## EXERCISE DIRECTIONS
Return every line of the listing below that contains the string "mmHg", treating uppercase and lowercase letters as different.

## RECORD SET
·····
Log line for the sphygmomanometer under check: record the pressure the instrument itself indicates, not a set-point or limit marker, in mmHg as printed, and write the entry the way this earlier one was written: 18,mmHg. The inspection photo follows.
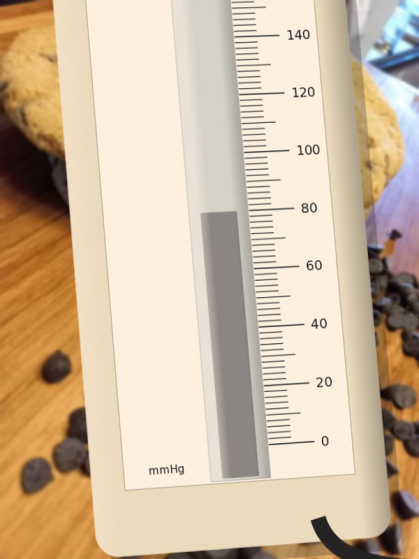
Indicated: 80,mmHg
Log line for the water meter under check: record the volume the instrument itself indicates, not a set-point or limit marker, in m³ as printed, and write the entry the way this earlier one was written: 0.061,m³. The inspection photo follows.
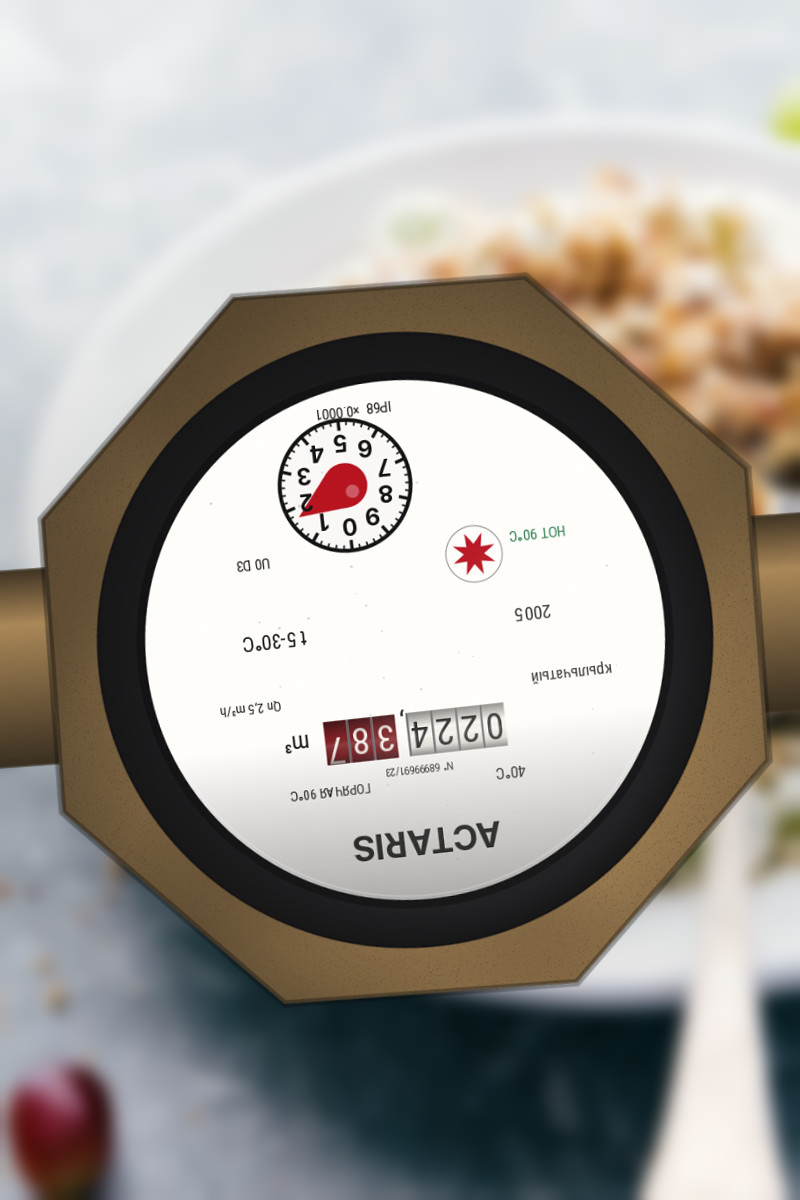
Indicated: 224.3871,m³
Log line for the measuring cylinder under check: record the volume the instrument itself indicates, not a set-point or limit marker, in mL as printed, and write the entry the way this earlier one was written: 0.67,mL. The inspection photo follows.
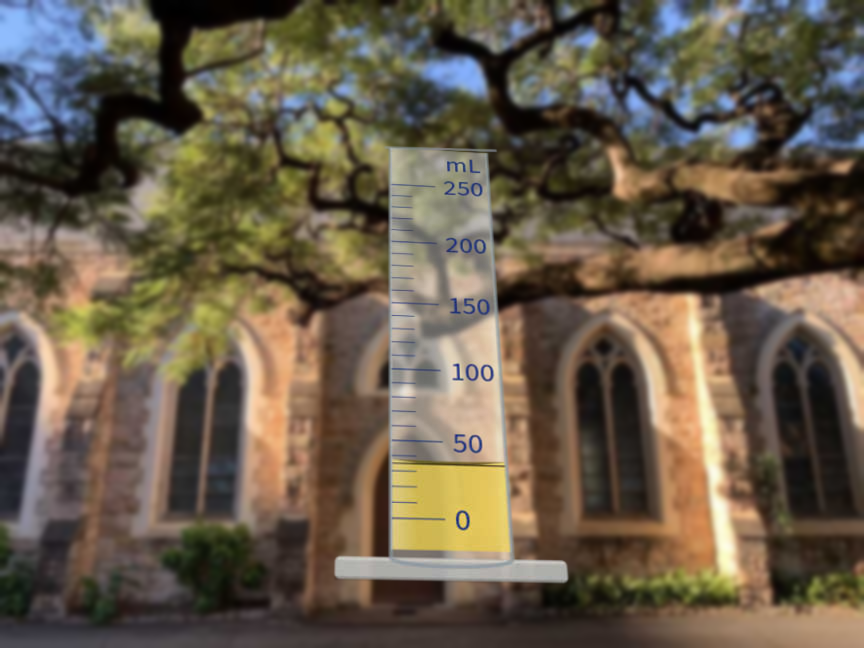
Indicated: 35,mL
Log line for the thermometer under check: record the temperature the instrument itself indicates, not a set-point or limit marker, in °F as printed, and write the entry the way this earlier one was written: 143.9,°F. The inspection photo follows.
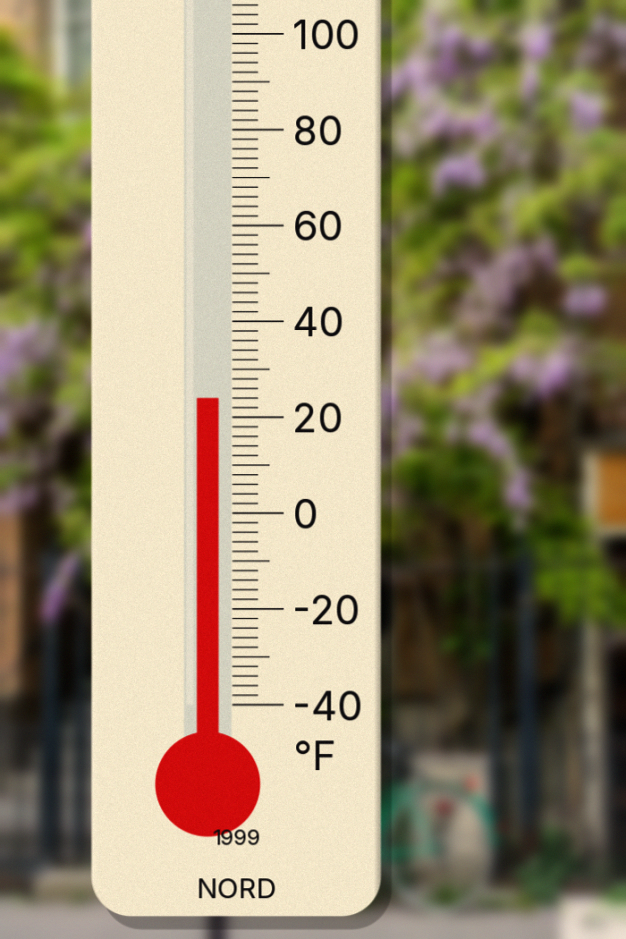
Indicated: 24,°F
·····
## WRITTEN ANSWER
Log line for the sphygmomanometer under check: record the pressure the instrument itself indicates, not a set-point or limit marker, in mmHg as printed, and write the entry the way this earlier one was written: 18,mmHg. The inspection photo follows.
Indicated: 80,mmHg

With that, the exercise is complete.